- **Data excerpts**
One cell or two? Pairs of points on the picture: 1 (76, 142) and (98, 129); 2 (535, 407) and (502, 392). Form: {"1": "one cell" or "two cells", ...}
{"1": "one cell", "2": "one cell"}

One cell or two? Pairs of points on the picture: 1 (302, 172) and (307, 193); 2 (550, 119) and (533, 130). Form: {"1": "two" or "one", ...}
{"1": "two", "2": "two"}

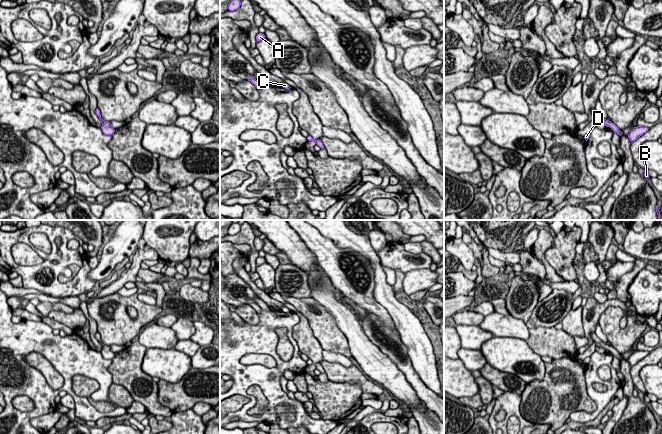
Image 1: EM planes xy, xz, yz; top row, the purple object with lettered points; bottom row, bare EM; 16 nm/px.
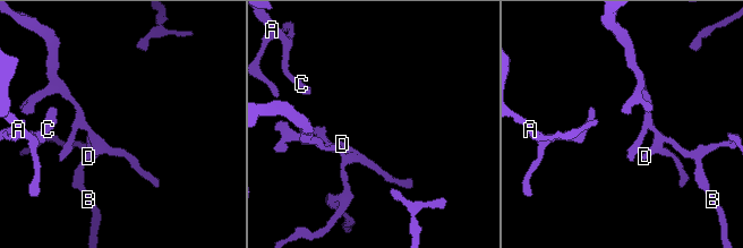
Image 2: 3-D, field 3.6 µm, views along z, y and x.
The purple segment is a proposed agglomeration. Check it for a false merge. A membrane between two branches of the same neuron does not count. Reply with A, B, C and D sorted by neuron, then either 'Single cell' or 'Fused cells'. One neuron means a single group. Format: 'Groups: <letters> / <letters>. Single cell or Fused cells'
Groups: A B C D. Single cell

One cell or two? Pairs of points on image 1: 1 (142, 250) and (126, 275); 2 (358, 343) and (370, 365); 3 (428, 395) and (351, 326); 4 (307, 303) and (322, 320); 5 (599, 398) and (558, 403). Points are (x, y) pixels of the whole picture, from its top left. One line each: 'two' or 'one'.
1: one
2: one
3: two
4: one
5: two

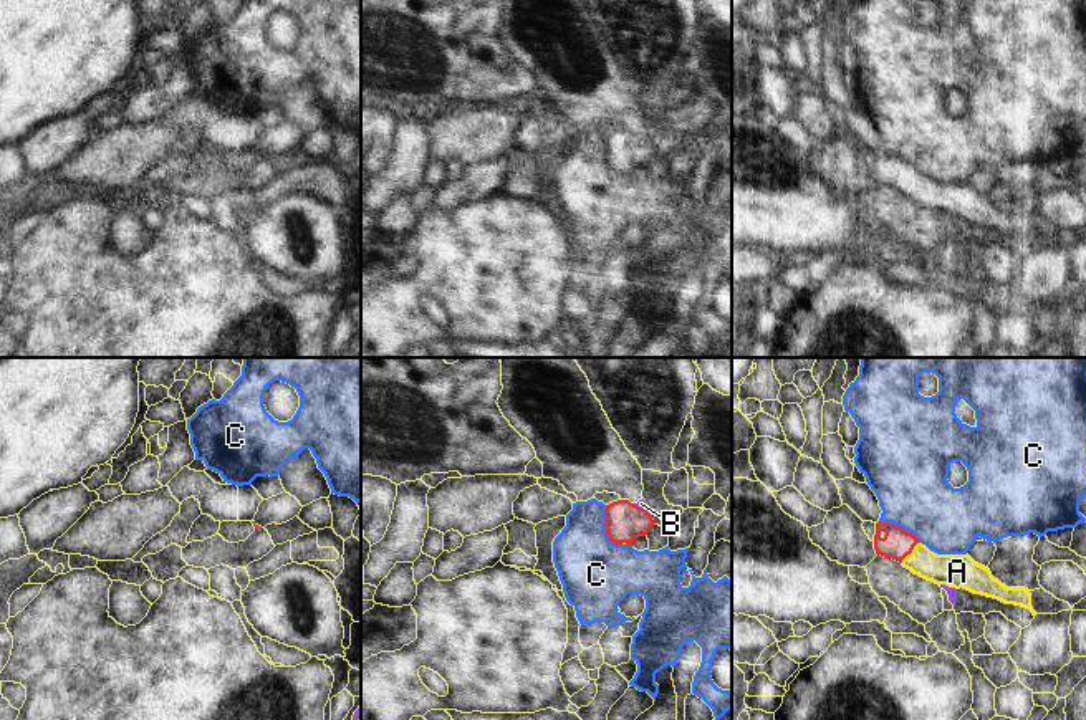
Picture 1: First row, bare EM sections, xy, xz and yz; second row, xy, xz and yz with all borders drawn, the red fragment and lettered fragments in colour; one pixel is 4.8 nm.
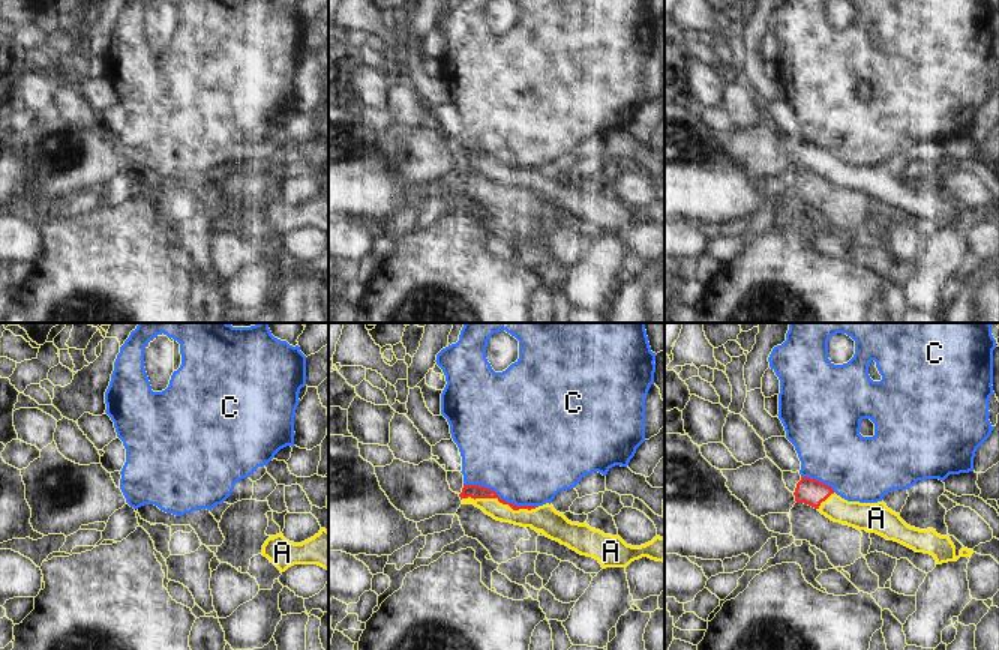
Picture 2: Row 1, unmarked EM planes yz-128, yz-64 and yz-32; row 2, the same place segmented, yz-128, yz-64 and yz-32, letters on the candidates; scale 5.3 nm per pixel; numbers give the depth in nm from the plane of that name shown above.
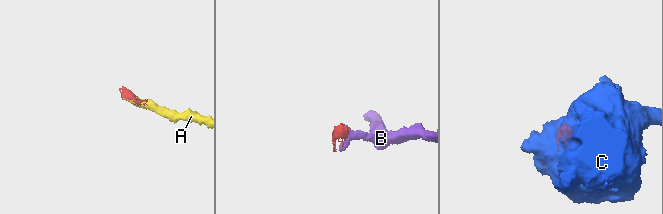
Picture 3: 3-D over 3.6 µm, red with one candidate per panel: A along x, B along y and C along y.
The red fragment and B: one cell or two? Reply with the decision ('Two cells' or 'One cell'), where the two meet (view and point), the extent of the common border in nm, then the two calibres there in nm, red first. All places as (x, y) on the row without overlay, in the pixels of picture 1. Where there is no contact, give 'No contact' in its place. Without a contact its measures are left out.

- **Required action**
Copy out each line of the entries where the word "fragment" is found.

- **Task solution**
Picture 1: First row, bare EM sections, xy, xz and yz; second row, xy, xz and yz with all borders drawn, the red fragment and lettered fragments in colour; one pixel is 4.8 nm.
The red fragment and B: one cell or two? Reply with the decision ('Two cells' or 'One cell'), where the two meet (view and point), the extent of the common border in nm, then the two calibres there in nm, red first. All places as (x, y) on the row without overlay, in the pixels of picture 1. Where there is no contact, give 'No contact' in its place. Without a contact its measures are left out.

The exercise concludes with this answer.